Between 1889 and 1897, the talented French administrator, Huyn de Verneville, transformed
Phnom Penh with roads, bridges, canals, docks and sanitation but, above all, he embellished
it with such beautiful buildings and tree-lined avenues that it became known as the
Paris of Asia.
Aesthetic considerations extended beyond palaces and residences. Even the Central
Police Station, photographed in 1910, had style, and the officers stand proudly in
So did the Post Office, photographed in 1930 with elegantly-dressed Europeans leaning
against the counter, looking at the camera from under their fashionable hats.
Contemporary pictures by Serge Dubuisson compare some of the dilapidated buildings
today, but of 360 grand houses built by the French, 100 have been destroyed.

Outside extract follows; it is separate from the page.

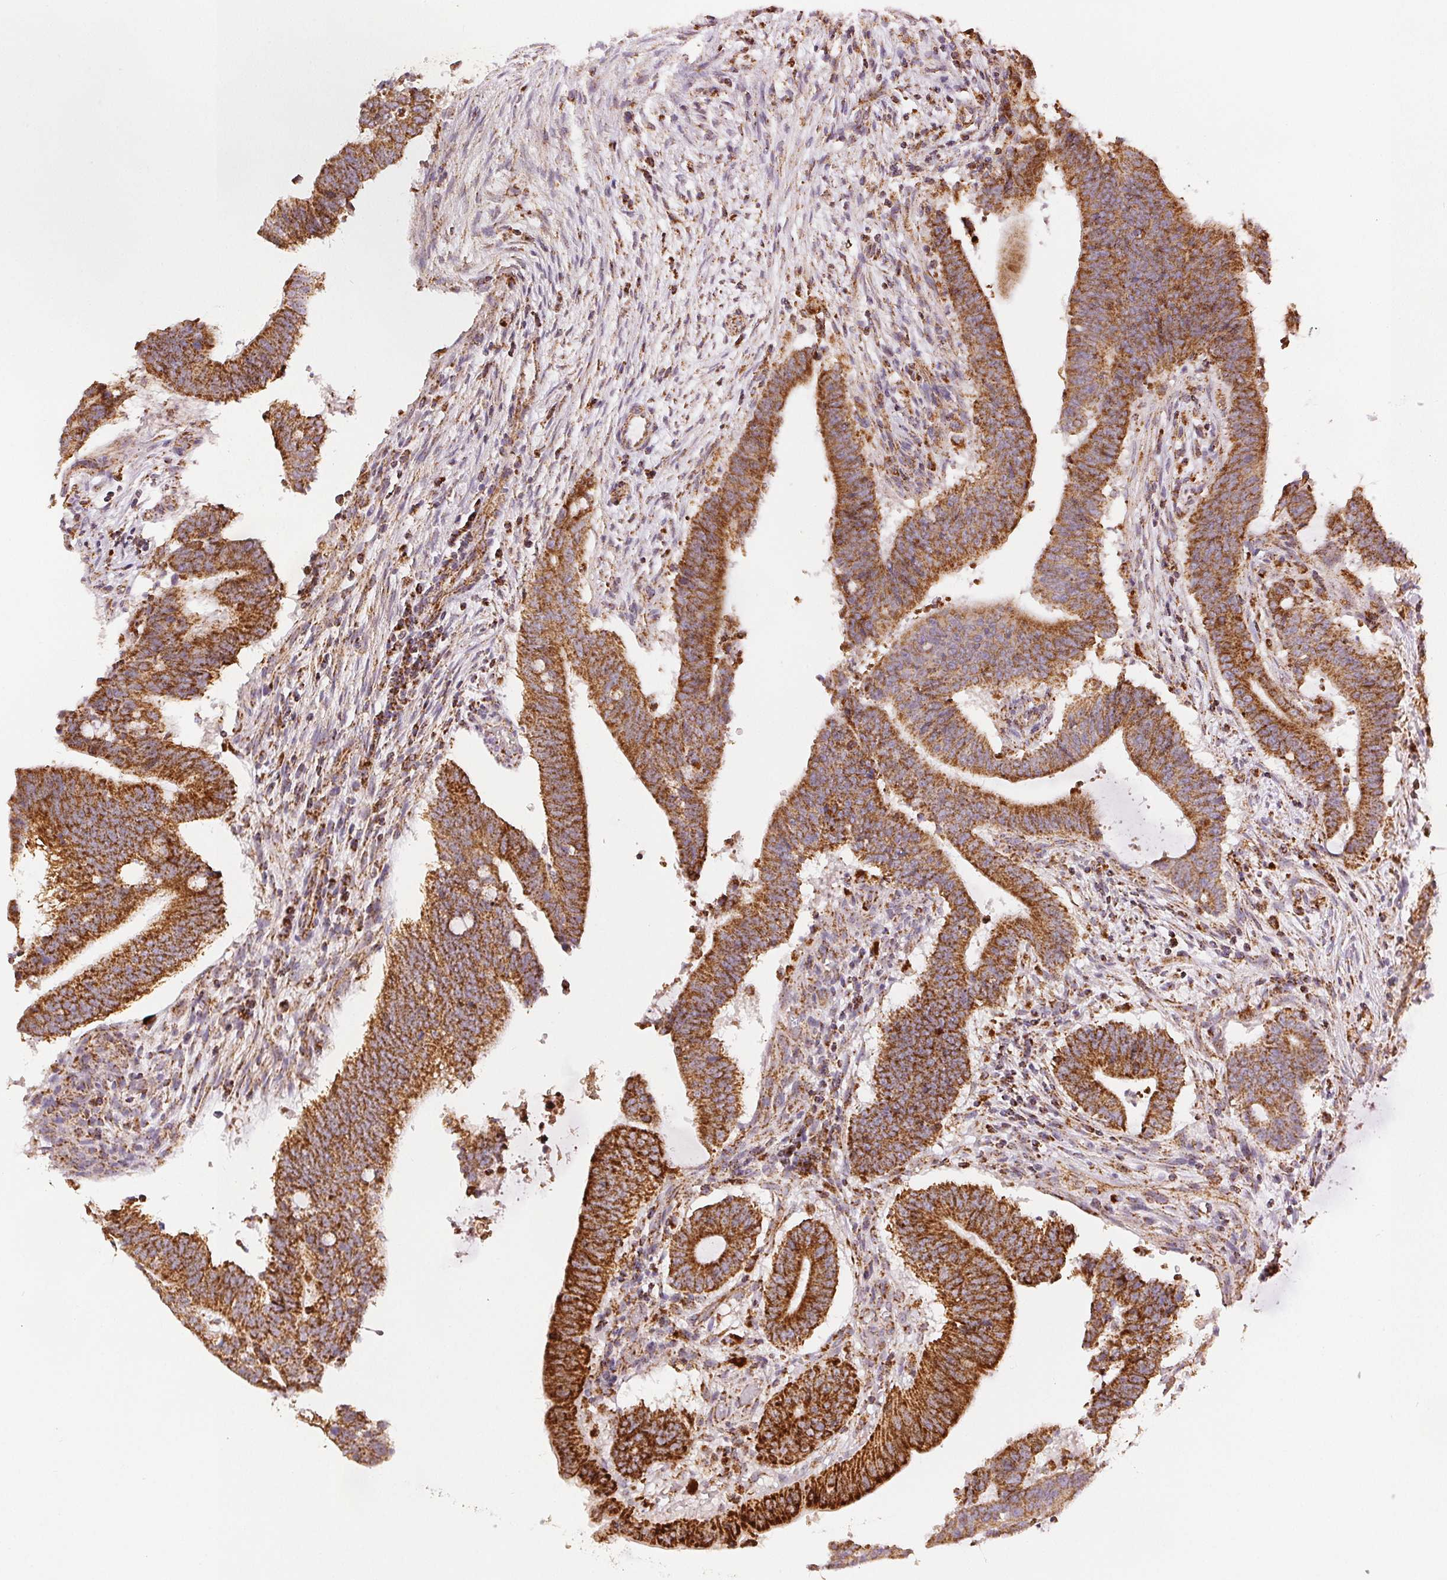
{"staining": {"intensity": "strong", "quantity": ">75%", "location": "cytoplasmic/membranous"}, "tissue": "colorectal cancer", "cell_type": "Tumor cells", "image_type": "cancer", "snomed": [{"axis": "morphology", "description": "Adenocarcinoma, NOS"}, {"axis": "topography", "description": "Colon"}], "caption": "Protein expression analysis of human adenocarcinoma (colorectal) reveals strong cytoplasmic/membranous expression in approximately >75% of tumor cells. (DAB IHC with brightfield microscopy, high magnification).", "gene": "SDHB", "patient": {"sex": "female", "age": 43}}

A picture of the railway station in 1932, filled with men dressed in white suits,
showed what an elegant era it was, and streets lined with attractive Chinese shop
houses, whose archways provided continuous shade, had no traffic except horses and
carriages and royal elephants. By the 1960s, under Sihanouk, the city was experiencing
a golden age.
Pol Pot's army devastated Phnom Penh in 1975. "Never in the history of war,"
writes Igout, "has a city been completely emptied of its inhabitants."
Only five photographs make up the section The Deserted City showing the lifeless
streets of 1975-1979 with wrecked buildings, refuse and, in one, an overturned bicycle-a
poignant reminder of the people cruelly marched out and killed. One would have hoped
to see some of the other photographs that remain from this stark, frightening period
in Phnom Penh's recent history.
While it chronicles the ages, what is also missing from Igout's book is more historic
and artistic detail on individual buildings. Pictures of the construction of Le Royal,
for example, a hotel steeped in colorful history, with guests such as Churchill and
Khrushchev, would have benefited from additional text.
Some buildings are not even identified, which is regrettable as readers may want
to see them before they are restored or, in some cases pulled down.
In the end, the pictures provide an invaluable record in the absence of documents
and deeds. And Igout has thousands more.
"I have photographed every old building in Phnom Penh," he claims.